» What is needed
Restate the records below exactly. Pictures are not part of the copy.

(Material supplied begins)

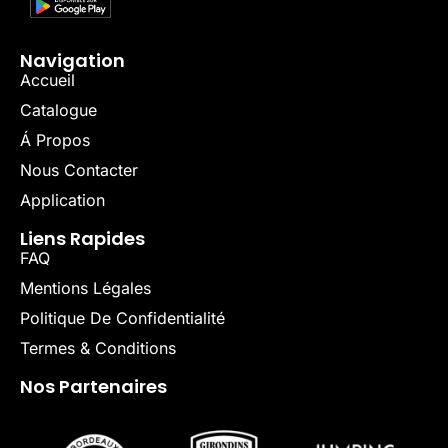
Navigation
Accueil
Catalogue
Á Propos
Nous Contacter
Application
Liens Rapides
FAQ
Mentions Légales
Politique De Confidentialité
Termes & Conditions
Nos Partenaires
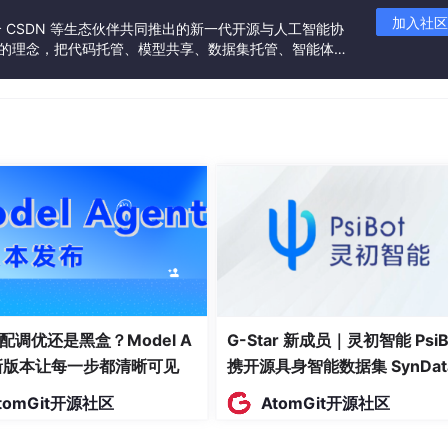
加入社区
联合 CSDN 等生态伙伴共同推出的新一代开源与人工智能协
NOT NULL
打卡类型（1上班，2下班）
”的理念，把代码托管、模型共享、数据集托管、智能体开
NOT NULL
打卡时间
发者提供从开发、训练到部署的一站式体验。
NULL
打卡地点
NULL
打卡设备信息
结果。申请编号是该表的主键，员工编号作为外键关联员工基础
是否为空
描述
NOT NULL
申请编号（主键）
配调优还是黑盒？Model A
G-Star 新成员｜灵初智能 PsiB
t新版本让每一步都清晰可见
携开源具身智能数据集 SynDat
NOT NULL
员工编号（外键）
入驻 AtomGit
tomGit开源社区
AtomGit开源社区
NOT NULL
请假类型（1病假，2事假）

(Material supplied ends)

» Reply to the task
Navigation
Accueil
Catalogue
Á Propos
Nous Contacter
Application
Liens Rapides
FAQ
Mentions Légales
Politique De Confidentialité
Termes & Conditions
Nos Partenaires
加入社区
联合 CSDN 等生态伙伴共同推出的新一代开源与人工智能协
NOT NULL
打卡类型（1上班，2下班）
”的理念，把代码托管、模型共享、数据集托管、智能体开
NOT NULL
打卡时间
发者提供从开发、训练到部署的一站式体验。
NULL
打卡地点
NULL
打卡设备信息
结果。申请编号是该表的主键，员工编号作为外键关联员工基础
是否为空
描述
NOT NULL
申请编号（主键）
配调优还是黑盒？Model A
G-Star 新成员｜灵初智能 PsiB
t新版本让每一步都清晰可见
携开源具身智能数据集 SynDat
NOT NULL
员工编号（外键）
入驻 AtomGit
tomGit开源社区
AtomGit开源社区
NOT NULL
请假类型（1病假，2事假）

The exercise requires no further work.